Palmer died peacefully Thursday at his home in England. He was 93. He’s survived by his wife of 57 years, Sally Green, and two children.
Palmer also leaves behind a large body of stage, television, and movie work. A selected list of his six decades of credits include such as The Madness of King George, Butterflies, The Fall and Rise of Reginald Perrin, The Army Game, Mrs. Brown, A Fish Called Wanda, The Avengers, and Dr. Who. Never one to turn down work, he did guest shots on popular British TV series, including Inspector Morse, Fawlty Towers, Midsomer Murders, and Agatha Christie’s Poirot.
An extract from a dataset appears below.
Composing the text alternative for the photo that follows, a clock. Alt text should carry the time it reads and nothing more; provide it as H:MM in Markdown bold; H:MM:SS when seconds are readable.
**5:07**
With less than leading man looks — his face was long and favored a bloodhound’s — and usually projecting a stuffy and/or grumpy persona, Palmer rarely got the girl. But he did in As Time Goes By, though both he and his love interest in this one, Jean Pargetter, played by Judi Dench, were well past the age of consent when this one picks up. It was in this series that my wife and I first became familiar with and fans of Palmer’s work. The setup of this one is that Jean and Lionel had a brief romance in the early ’50s when she was a nurse and Lionel a second lieutenant in the British Army, soon to be shipped to Korea. When he goes, she writes him. He writes back, but the letter gets lost in the mail. Thinking he has lost interest, she stops writing. Thinking she has lost interest, he stops writing. Neither had in fact lost interest. And 30-plus years later, both divorced, they meet by accident, and things are rekindled. Slowly, and in the most amusing way.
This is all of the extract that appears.